**Records shown**
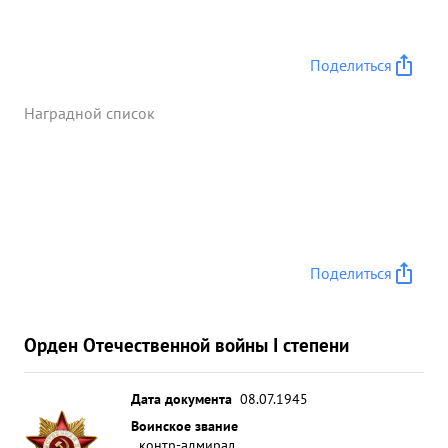
Поделиться
Наградной список
Поделиться
Орден Отечественной войны I степени
Дата документа
08.07.1945
Воинское звание
контр-адмирал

**What needs to be done**
Could you output every record above exactly as written, leaving out the pictures?

**Output of the task**
Поделиться
Наградной список
Поделиться
Орден Отечественной войны I степени
Дата документа
08.07.1945
Воинское звание
контр-адмирал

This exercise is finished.